Ribbit.

Ribbit.

Wednesday, May 25, 2016

Reflections at the End of the 9th Year Teaching


 I write a reflection every May so that I can commemorate the happenings of the school year and take my mental temperature. As I look back at the last several years of Teaching Reflections, it strikes me that I’m not very good at my job. I think a large part of any job is the ability to read people. I apparently suck at that. This has been confirmed by the fact that all the interviews I thought I knocked out of the ballpark resulted in form letters stating that I wasn’t the right fit, while all the interviews I RUINED resulted in keen interest and/or job offers. This means that while I do have a “gut instinct,” it is invariably wrong.


It occurred to me that maybe I could still harness my instincts to an effective purpose by just doing the opposite of whatever comes naturally! But that’s actually a lot harder than it sounds. For one thing, teachers make over 3,000 significant decisions every day. That’s a lot of instincts to monitor while you’re also trying to, you know, breathe and function like a normal human being. But for another thing, it’s hard to learn to trust your own instincts when you’re always telling yourself to do the opposite of what they say.

When my coworkers first met me, they were horrified by my inability to filter out the Things That Must Not Be Said. These included statements like, “Seneca, do black people get bitten by mosquitos? Someone told me they don’t” and “LaP, you really need to start wearing sunblock. You have new wrinkles all over your forehead.”

I know it seems like any grown woman should know instinctively to just NOT SAY ALL THE THINGS, but, for a variety of reasons, I do not.  And this highlights for you the chasm between that which is expected and that which I do.

You can’t afford to be like that in Education. Everyone’s child is a precious snowflake and there are too many other battles to fight to also be fighting internal ones because you’re afraid of always saying and doing the wrong thing. Here, I will recount my track record:

Year One: I call a kid “One-Eye” because he makes a big deal out of only having one eye! So. Inappropriate.

Year Two: Every day, I receive a call from the president of the school board, who wants to know why her gifted son has a C (because he’s lazy AF). After many days, I ask point-blank if she wants me to make the C an A. Oops. I didn’t realize you never ask those questions out loud.

Year Three: I co-teach in 6th, 7th and 8th grades. The 7th grade teacher asks me to leave after only a few weeks. I last in 8th grade til the very end of the year, when the teacher insists that I never step foot inside his classroom again. I still don’t know what happened, though I’ve tried to apologize several times over the years.
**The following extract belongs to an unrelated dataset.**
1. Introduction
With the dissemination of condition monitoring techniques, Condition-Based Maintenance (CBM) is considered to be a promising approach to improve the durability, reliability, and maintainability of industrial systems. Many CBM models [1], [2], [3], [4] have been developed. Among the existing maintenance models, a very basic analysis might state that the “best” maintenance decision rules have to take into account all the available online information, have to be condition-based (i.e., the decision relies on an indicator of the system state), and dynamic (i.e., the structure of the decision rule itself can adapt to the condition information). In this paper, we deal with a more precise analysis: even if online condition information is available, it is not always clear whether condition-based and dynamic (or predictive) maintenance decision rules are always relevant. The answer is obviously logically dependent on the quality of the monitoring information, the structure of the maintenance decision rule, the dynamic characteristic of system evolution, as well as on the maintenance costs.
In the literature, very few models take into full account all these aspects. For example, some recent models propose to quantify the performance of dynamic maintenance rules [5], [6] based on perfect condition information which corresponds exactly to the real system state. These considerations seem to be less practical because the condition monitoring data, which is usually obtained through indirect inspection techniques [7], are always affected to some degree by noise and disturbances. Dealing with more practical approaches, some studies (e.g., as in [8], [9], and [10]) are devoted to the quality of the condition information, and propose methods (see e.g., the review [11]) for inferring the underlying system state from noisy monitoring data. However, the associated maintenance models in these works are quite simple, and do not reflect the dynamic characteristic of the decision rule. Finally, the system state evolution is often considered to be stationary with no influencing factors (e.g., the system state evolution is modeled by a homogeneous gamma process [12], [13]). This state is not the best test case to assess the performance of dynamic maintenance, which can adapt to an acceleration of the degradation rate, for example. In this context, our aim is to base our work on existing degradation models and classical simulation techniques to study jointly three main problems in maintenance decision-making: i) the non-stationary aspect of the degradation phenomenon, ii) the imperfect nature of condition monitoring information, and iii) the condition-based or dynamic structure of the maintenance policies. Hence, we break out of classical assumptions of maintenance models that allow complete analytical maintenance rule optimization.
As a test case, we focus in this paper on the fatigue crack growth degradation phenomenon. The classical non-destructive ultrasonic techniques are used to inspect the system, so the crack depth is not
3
Year Four: In a small group discussion, I ask a trainer, “What do you do when a kid calls you a f***ing bitch?” I later overhear the trainer explain to the union president that I have no business being a teacher.


Year Five: I get so annoyed with a student leaving her crap in my room every day that I throw it all in the recycling bin. She tells her mom. I have to spend half an hour inside the recycling bin digging through Kleenex and banana peels looking for a history workbook so I don’t get written up.
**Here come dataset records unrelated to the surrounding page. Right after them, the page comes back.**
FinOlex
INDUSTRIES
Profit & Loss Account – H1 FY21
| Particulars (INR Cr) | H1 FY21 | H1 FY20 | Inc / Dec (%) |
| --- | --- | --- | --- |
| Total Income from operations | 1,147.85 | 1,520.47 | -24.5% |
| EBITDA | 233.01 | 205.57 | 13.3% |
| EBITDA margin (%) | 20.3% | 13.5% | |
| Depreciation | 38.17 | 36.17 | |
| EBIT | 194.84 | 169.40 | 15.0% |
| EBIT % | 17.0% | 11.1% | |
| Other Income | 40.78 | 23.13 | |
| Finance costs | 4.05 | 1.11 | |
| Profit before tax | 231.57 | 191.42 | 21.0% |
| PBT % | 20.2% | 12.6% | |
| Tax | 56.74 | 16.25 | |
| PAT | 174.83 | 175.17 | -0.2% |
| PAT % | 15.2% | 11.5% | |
Year Six: Thinking I’m doing a lot of good in the world, I watch Freedom Writers and then urge my students to write their stories. After 5 of them admit to being molested and/or raped, I am written up because the whole district could be sued.

Year Seven: I tell my favorite student he looks like a monkey when he covers his whole face with his hands (he has extremely long arms and big hands). Horrified, the other teachers tell me to never refer to my students as monkeys unless I want to be written up as a racist bigot. I wonder how I could have been so stupid.
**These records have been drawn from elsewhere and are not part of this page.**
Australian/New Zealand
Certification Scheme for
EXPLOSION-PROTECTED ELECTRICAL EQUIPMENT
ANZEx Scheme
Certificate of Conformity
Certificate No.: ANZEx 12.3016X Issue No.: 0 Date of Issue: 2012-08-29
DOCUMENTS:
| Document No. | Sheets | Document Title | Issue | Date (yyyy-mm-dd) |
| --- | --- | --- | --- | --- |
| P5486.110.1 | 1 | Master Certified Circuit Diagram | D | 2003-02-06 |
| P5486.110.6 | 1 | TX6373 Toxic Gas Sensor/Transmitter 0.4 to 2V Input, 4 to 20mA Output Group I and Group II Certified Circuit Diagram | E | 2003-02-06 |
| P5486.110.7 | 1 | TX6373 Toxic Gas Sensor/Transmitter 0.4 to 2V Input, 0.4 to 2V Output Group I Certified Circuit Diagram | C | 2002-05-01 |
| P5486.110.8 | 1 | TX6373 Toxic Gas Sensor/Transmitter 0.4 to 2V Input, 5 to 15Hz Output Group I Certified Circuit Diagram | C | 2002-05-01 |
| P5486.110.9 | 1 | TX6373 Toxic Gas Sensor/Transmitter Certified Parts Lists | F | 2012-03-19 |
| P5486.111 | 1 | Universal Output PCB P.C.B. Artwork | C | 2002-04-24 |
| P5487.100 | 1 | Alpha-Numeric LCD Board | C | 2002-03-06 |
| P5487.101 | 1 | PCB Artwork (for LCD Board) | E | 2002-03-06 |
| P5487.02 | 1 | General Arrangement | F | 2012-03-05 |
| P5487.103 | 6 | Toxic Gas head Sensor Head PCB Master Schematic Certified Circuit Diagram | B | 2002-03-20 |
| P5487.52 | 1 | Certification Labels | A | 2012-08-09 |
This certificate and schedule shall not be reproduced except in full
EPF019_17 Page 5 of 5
Year Eight: The counselor, school nurse, and assistant principal are requested to talk to a student about her overpowering body odor but none of them seem concerned. After having a visceral reaction, I panic. (I got sensory migraines and had a windowless room). I email the nurse saying, “This kid REEKS! Please tell me you can smell this and do something!” The principal prints off my email and writes me up. It is inappropriate to use such derogatory language.


Year Nine: I announce my disgust with a superintendent who refuses to let me miss one (useless) professional development day to fly back FROM PROFESSIONAL DEVELOPMENT in another city. It turns out I announced my disgust to her protégé.

As you can see, I have a terrible track record in education. I might have some transferable skills, but unfortunately, my complete lack of awareness and propriety would follow me wherever I went. If the truth be told, I stay where I am because it’s a place that’s so f****d up already, I’m just one more plot point. No one has time to worry much about me when they’re busy with auto theft and gang rape and bomb threats.


Anywhere else, I’m afraid I’d be fired. And I guess that’s my takeaway from this year. Yes, I’m unhappy. But it’s an unhappy bed that I’ve made for myself and now I have to lie in it.